> _Exercise_: Of the entries below, restate word for word only the section that runs from the line with "AMain Purpose of the Job" to the line with "To ensure that", counting both ends.

Excerpts from a dataset
*** Block opens ***
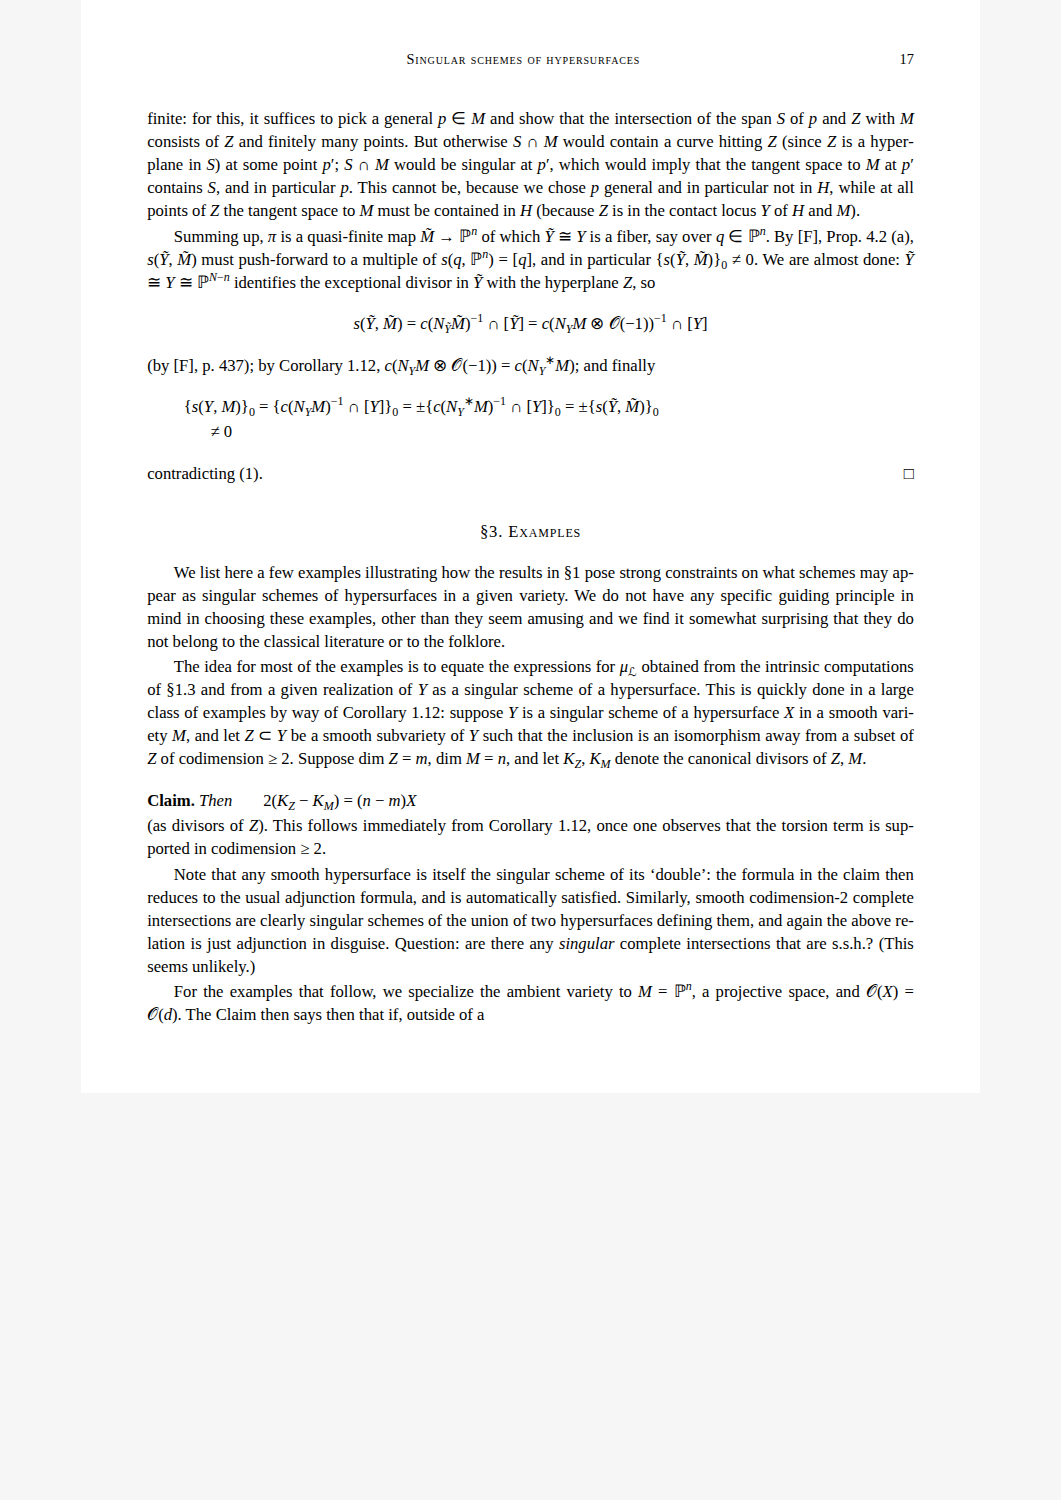Singular schemes of hypersurfaces 17
finite: for this, it suffices to pick a general p ∈ M and show that the intersection of the span S of p and Z with M consists of Z and finitely many points. But otherwise S ∩ M would contain a curve hitting Z (since Z is a hyperplane in S) at some point p′; S ∩ M would be singular at p′, which would imply that the tangent space to M at p′ contains S, and in particular p. This cannot be, because we chose p general and in particular not in H, while at all points of Z the tangent space to M must be contained in H (because Z is in the contact locus Y of H and M).
Summing up, π is a quasi-finite map M̃ → ℙn of which Ỹ ≅ Y is a fiber, say over q ∈ ℙn. By [F], Prop. 4.2 (a), s(Ỹ, M̃) must push-forward to a multiple of s(q, ℙn) = [q], and in particular {s(Ỹ, M̃)}0 ≠ 0. We are almost done: Ỹ ≅ Y ≅ ℙN−n identifies the exceptional divisor in Ỹ with the hyperplane Z, so
s(Ỹ, M̃) = c(NỸM̃)−1 ∩ [Ỹ] = c(NYM ⊗ 𝒪(−1))−1 ∩ [Y]
(by [F], p. 437); by Corollary 1.12, c(NYM ⊗ 𝒪(−1)) = c(NY∗M); and finally
{s(Y, M)}0 = {c(NYM)−1 ∩ [Y]}0 = ±{c(NY∗M)−1 ∩ [Y]}0 = ±{s(Ỹ, M̃)}0
≠ 0
contradicting (1). □
§3. Examples
We list here a few examples illustrating how the results in §1 pose strong constraints on what schemes may appear as singular schemes of hypersurfaces in a given variety. We do not have any specific guiding principle in mind in choosing these examples, other than they seem amusing and we find it somewhat surprising that they do not belong to the classical literature or to the folklore.
The idea for most of the examples is to equate the expressions for μℒ obtained from the intrinsic computations of §1.3 and from a given realization of Y as a singular scheme of a hypersurface. This is quickly done in a large class of examples by way of Corollary 1.12: suppose Y is a singular scheme of a hypersurface X in a smooth variety M, and let Z ⊂ Y be a smooth subvariety of Y such that the inclusion is an isomorphism away from a subset of Z of codimension ≥ 2. Suppose dim Z = m, dim M = n, and let KZ, KM denote the canonical divisors of Z, M.
Claim. Then 2(KZ − KM) = (n − m)X
(as divisors of Z). This follows immediately from Corollary 1.12, once one observes that the torsion term is supported in codimension ≥ 2.
Note that any smooth hypersurface is itself the singular scheme of its ‘double’: the formula in the claim then reduces to the usual adjunction formula, and is automatically satisfied. Similarly, smooth codimension-2 complete intersections are clearly singular schemes of the union of two hypersurfaces defining them, and again the above relation is just adjunction in disguise. Question: are there any singular complete intersections that are s.s.h.? (This seems unlikely.)
For the examples that follow, we specialize the ambient variety to M = ℙn, a projective space, and 𝒪(X) = 𝒪(d). The Claim then says then that if, outside of a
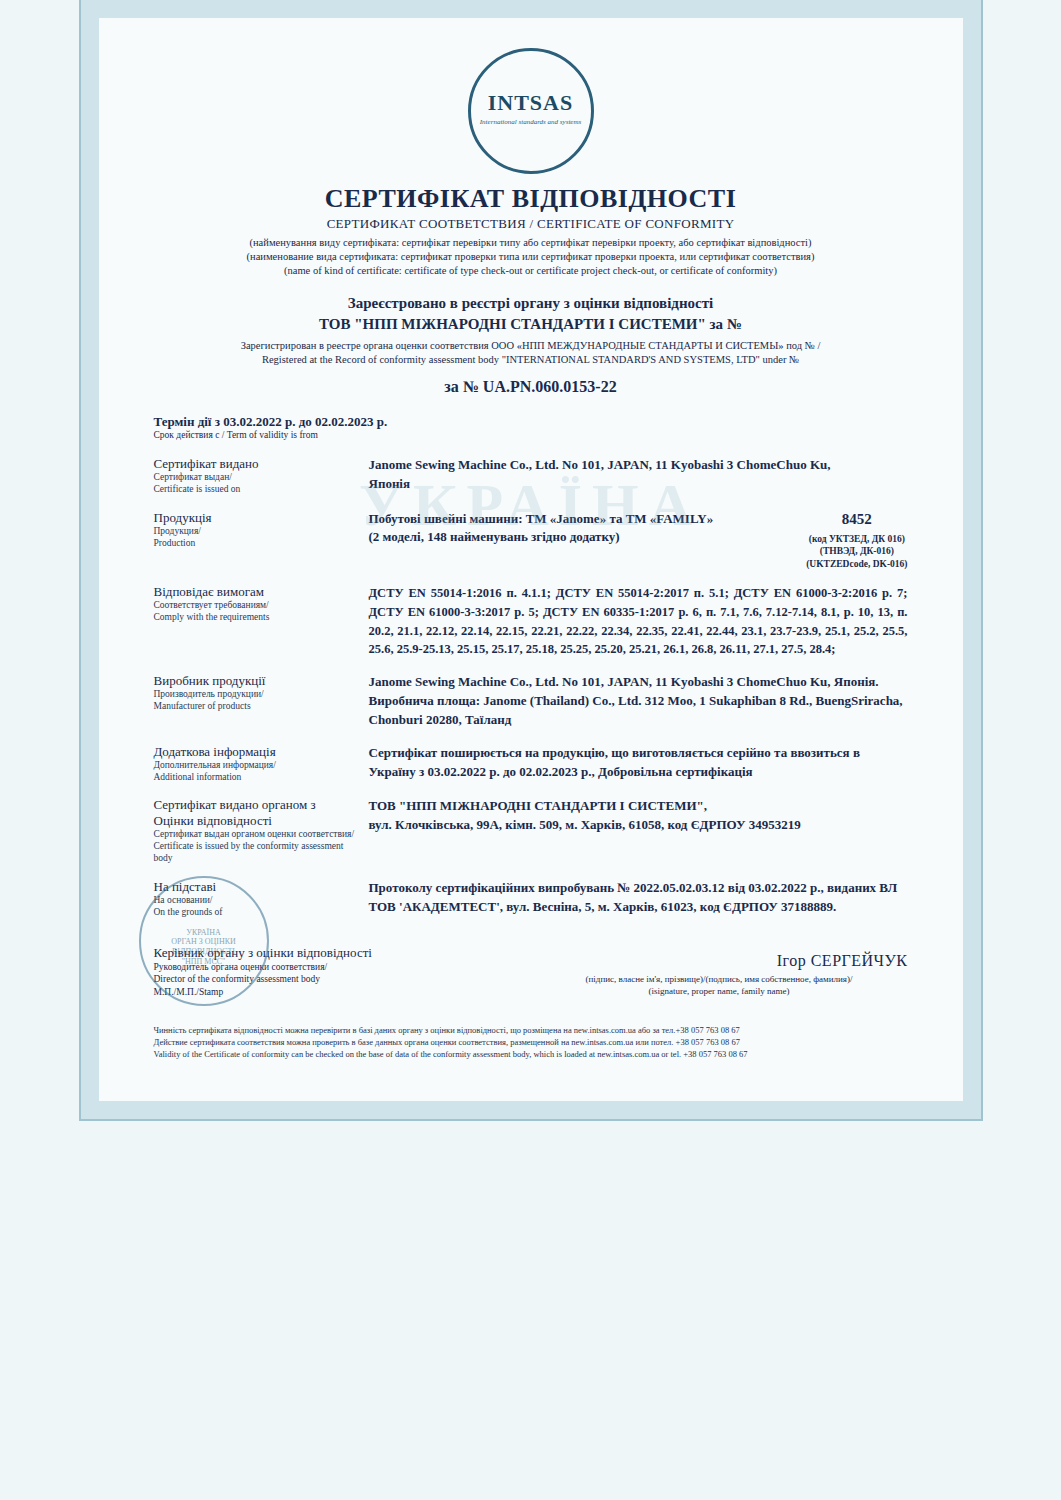УКРАЇНА
INTSAS
International standards and systems
СЕРТИФІКАТ ВІДПОВІДНОСТІ
СЕРТИФИКАТ СООТВЕТСТВИЯ / CERTIFICATE OF CONFORMITY
(найменування виду сертифіката: сертифікат перевірки типу або сертифікат перевірки проекту, або сертифікат відповідності)
(наименование вида сертификата: сертификат проверки типа или сертификат проверки проекта, или сертификат соответствия)
(name of kind of certificate: certificate of type check-out or certificate project check-out, or certificate of conformity)
Зареєстровано в реєстрі органу з оцінки відповідності
ТОВ "НПП МІЖНАРОДНІ СТАНДАРТИ І СИСТЕМИ" за №
Зарегистрирован в реестре органа оценки соответствия ООО «НПП МЕЖДУНАРОДНЫЕ СТАНДАРТЫ И СИСТЕМЫ» под № /
Registered at the Record of conformity assessment body "INTERNATIONAL STANDARD'S AND SYSTEMS, LTD" under №
за № UA.PN.060.0153-22
Термін дії з 03.02.2022 р. до 02.02.2023 р. Срок действия с / Term of validity is from
Сертифікат видано Сертификат выдан/
Certificate is issued on
Janome Sewing Machine Co., Ltd. No 101, JAPAN, 11 Kyobashi 3 ChomeChuo Ku,
Японія
Продукція Продукция/
Production
8452 (код УКТЗЕД, ДК 016)
(ТНВЭД, ДК-016)
(UKTZEDcode, DK-016)
Побутові швейні машини: ТМ «Janome» та ТМ «FAMILY»
(2 моделі, 148 найменувань згідно додатку)
Відповідає вимогам Соответствует требованиям/
Comply with the requirements
ДСТУ EN 55014-1:2016 п. 4.1.1; ДСТУ EN 55014-2:2017 п. 5.1; ДСТУ EN 61000-3-2:2016 р. 7; ДСТУ EN 61000-3-3:2017 р. 5; ДСТУ EN 60335-1:2017 р. 6, п. 7.1, 7.6, 7.12-7.14, 8.1, р. 10, 13, п. 20.2, 21.1, 22.12, 22.14, 22.15, 22.21, 22.22, 22.34, 22.35, 22.41, 22.44, 23.1, 23.7-23.9, 25.1, 25.2, 25.5, 25.6, 25.9-25.13, 25.15, 25.17, 25.18, 25.25, 25.20, 25.21, 26.1, 26.8, 26.11, 27.1, 27.5, 28.4;
Виробник продукції Производитель продукции/
Manufacturer of products
Janome Sewing Machine Co., Ltd. No 101, JAPAN, 11 Kyobashi 3 ChomeChuo Ku, Японія. Виробнича площа: Janome (Thailand) Co., Ltd. 312 Moo, 1 Sukaphiban 8 Rd., BuengSriracha, Chonburi 20280, Таїланд
Додаткова інформація Дополнительная информация/
Additional information
Сертифікат поширюється на продукцію, що виготовляється серійно та ввозиться в Україну з 03.02.2022 р. до 02.02.2023 р., Добровільна сертифікація
Сертифікат видано органом з
Оцінки відповідності Сертификат выдан органом оценки соответствия/
Certificate is issued by the conformity assessment body
ТОВ "НПП МІЖНАРОДНІ СТАНДАРТИ І СИСТЕМИ",
вул. Клочківська, 99А, кімн. 509, м. Харків, 61058, код ЄДРПОУ 34953219
На підставі На основании/
On the grounds of
Протоколу сертифікаційних випробувань № 2022.05.02.03.12 від 03.02.2022 р., виданих ВЛ ТОВ 'АКАДЕМТЕСТ', вул. Весніна, 5, м. Харків, 61023, код ЄДРПОУ 37188889.
УКРАЇНА
ОРГАН З ОЦІНКИ ВІДПОВІДНОСТІ
"НПП МСС"
Керівник органу з оцінки відповідності Руководитель органа оценки соответствия/
Director of the conformity assessment body
М.П./М.П./Stamp
Ігор СЕРГЕЙЧУК
(підпис, власне ім'я, прізвище)/(подпись, имя собственное, фамилия)/
(isignature, proper name, family name)
Чинність сертифіката відповідності можна перевірити в базі даних органу з оцінки відповідності, що розміщена на new.intsas.com.ua або за тел.+38 057 763 08 67
Действие сертификата соответствия можна проверить в базе данных органа оценки соответствия, размещенной на new.intsas.com.ua или потел. +38 057 763 08 67
Validity of the Certificate of conformity can be checked on the base of data of the conformity assessment body, which is loaded at new.intsas.com.ua or tel. +38 057 763 08 67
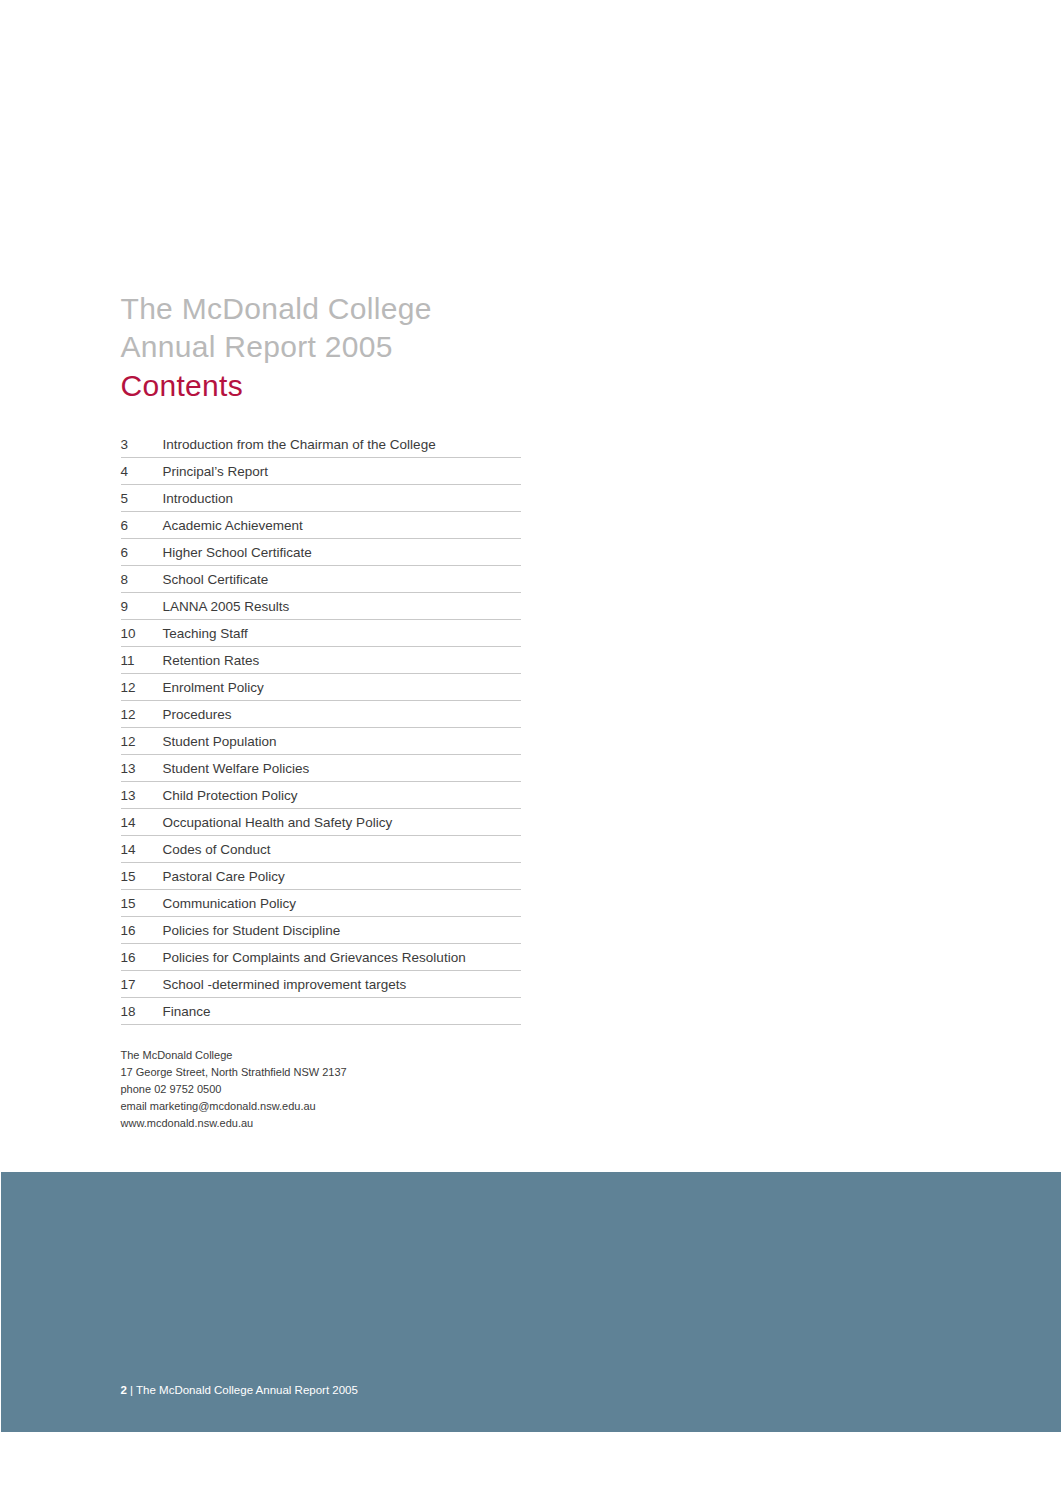The McDonald College
Annual Report 2005
Contents
| 3 | Introduction from the Chairman of the College |
| 4 | Principal’s Report |
| 5 | Introduction |
| 6 | Academic Achievement |
| 6 | Higher School Certificate |
| 8 | School Certificate |
| 9 | LANNA 2005 Results |
| 10 | Teaching Staff |
| 11 | Retention Rates |
| 12 | Enrolment Policy |
| 12 | Procedures |
| 12 | Student Population |
| 13 | Student Welfare Policies |
| 13 | Child Protection Policy |
| 14 | Occupational Health and Safety Policy |
| 14 | Codes of Conduct |
| 15 | Pastoral Care Policy |
| 15 | Communication Policy |
| 16 | Policies for Student Discipline |
| 16 | Policies for Complaints and Grievances Resolution |
| 17 | School -determined improvement targets |
| 18 | Finance |
The McDonald College
17 George Street, North Strathfield NSW 2137
phone 02 9752 0500
email marketing@mcdonald.nsw.edu.au
www.mcdonald.nsw.edu.au
2 | The McDonald College Annual Report 2005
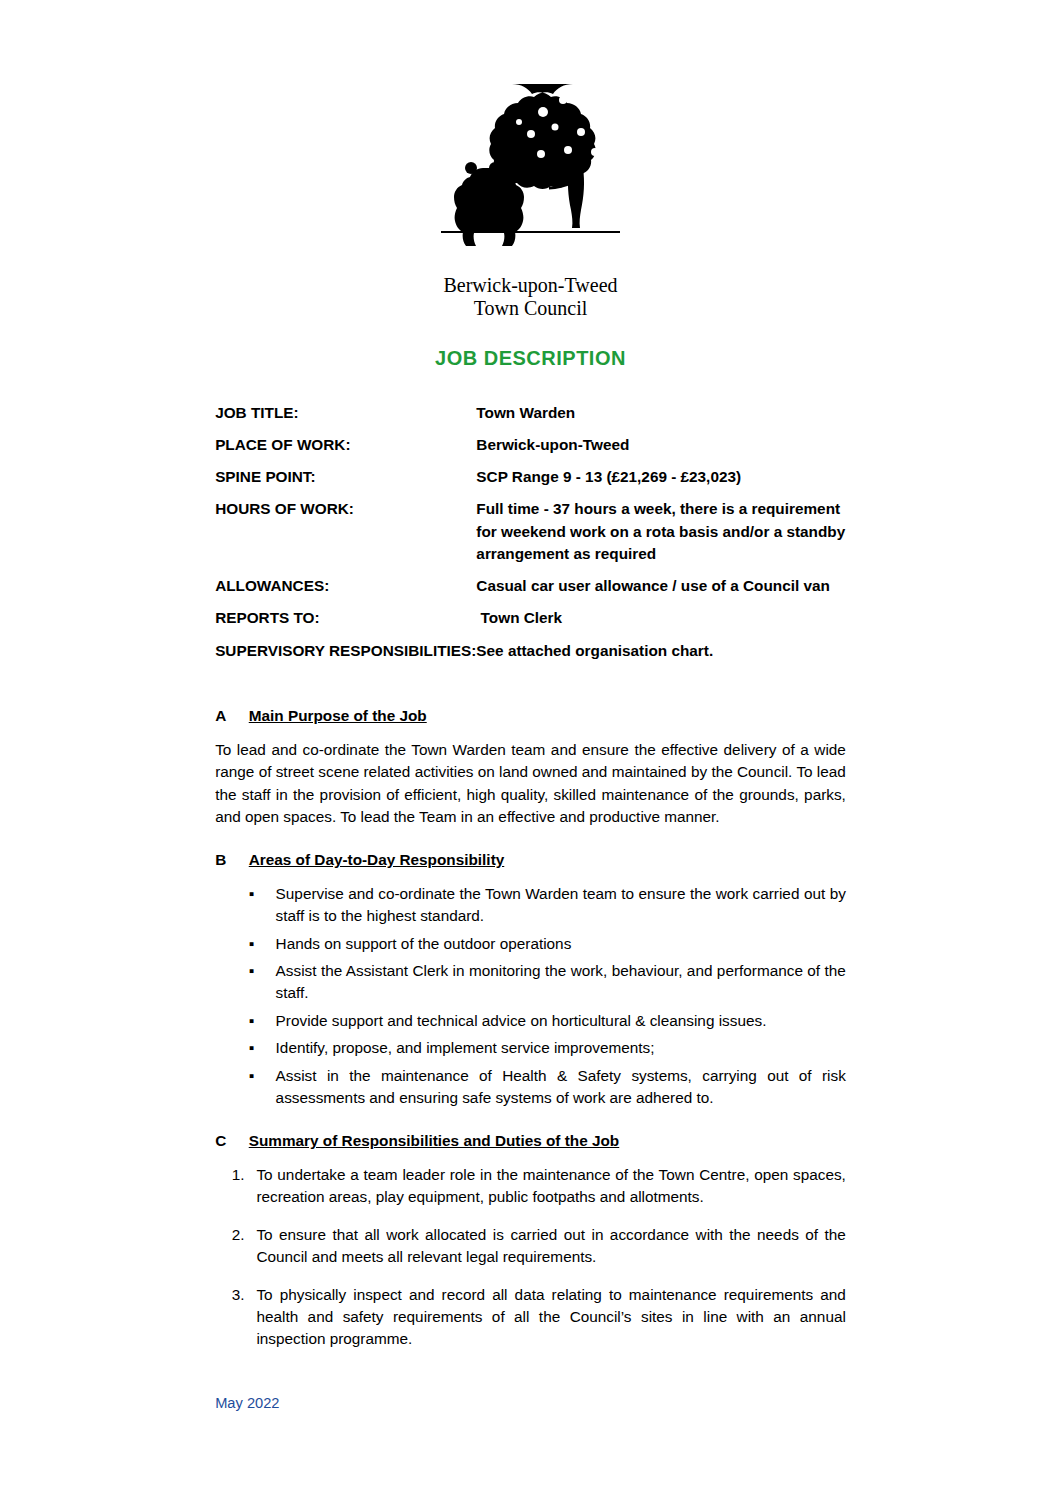Berwick-upon-Tweed
Town Council
JOB DESCRIPTION
| JOB TITLE: | Town Warden |
| PLACE OF WORK: | Berwick-upon-Tweed |
| SPINE POINT: | SCP Range 9 - 13 (£21,269 - £23,023) |
| HOURS OF WORK: | Full time - 37 hours a week, there is a requirement for weekend work on a rota basis and/or a standby arrangement as required |
| ALLOWANCES: | Casual car user allowance / use of a Council van |
| REPORTS TO: | Town Clerk |
| SUPERVISORY RESPONSIBILITIES: | See attached organisation chart. |
AMain Purpose of the Job
To lead and co-ordinate the Town Warden team and ensure the effective delivery of a wide range of street scene related activities on land owned and maintained by the Council. To lead the staff in the provision of efficient, high quality, skilled maintenance of the grounds, parks, and open spaces. To lead the Team in an effective and productive manner.
BAreas of Day-to-Day Responsibility
Supervise and co-ordinate the Town Warden team to ensure the work carried out by staff is to the highest standard.
Hands on support of the outdoor operations
Assist the Assistant Clerk in monitoring the work, behaviour, and performance of the staff.
Provide support and technical advice on horticultural & cleansing issues.
Identify, propose, and implement service improvements;
Assist in the maintenance of Health & Safety systems, carrying out of risk assessments and ensuring safe systems of work are adhered to.
CSummary of Responsibilities and Duties of the Job
To undertake a team leader role in the maintenance of the Town Centre, open spaces, recreation areas, play equipment, public footpaths and allotments.
To ensure that all work allocated is carried out in accordance with the needs of the Council and meets all relevant legal requirements.
To physically inspect and record all data relating to maintenance requirements and health and safety requirements of all the Council’s sites in line with an annual inspection programme.
May 2022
*** Block closes ***
> _Solution to this problem_:
AMain Purpose of the Job
To lead and co-ordinate the Town Warden team and ensure the effective delivery of a wide range of street scene related activities on land owned and maintained by the Council. To lead the staff in the provision of efficient, high quality, skilled maintenance of the grounds, parks, and open spaces. To lead the Team in an effective and productive manner.
BAreas of Day-to-Day Responsibility
Supervise and co-ordinate the Town Warden team to ensure the work carried out by staff is to the highest standard.
Hands on support of the outdoor operations
Assist the Assistant Clerk in monitoring the work, behaviour, and performance of the staff.
Provide support and technical advice on horticultural & cleansing issues.
Identify, propose, and implement service improvements;
Assist in the maintenance of Health & Safety systems, carrying out of risk assessments and ensuring safe systems of work are adhered to.
CSummary of Responsibilities and Duties of the Job
To undertake a team leader role in the maintenance of the Town Centre, open spaces, recreation areas, play equipment, public footpaths and allotments.
To ensure that all work allocated is carried out in accordance with the needs of the Council and meets all relevant legal requirements.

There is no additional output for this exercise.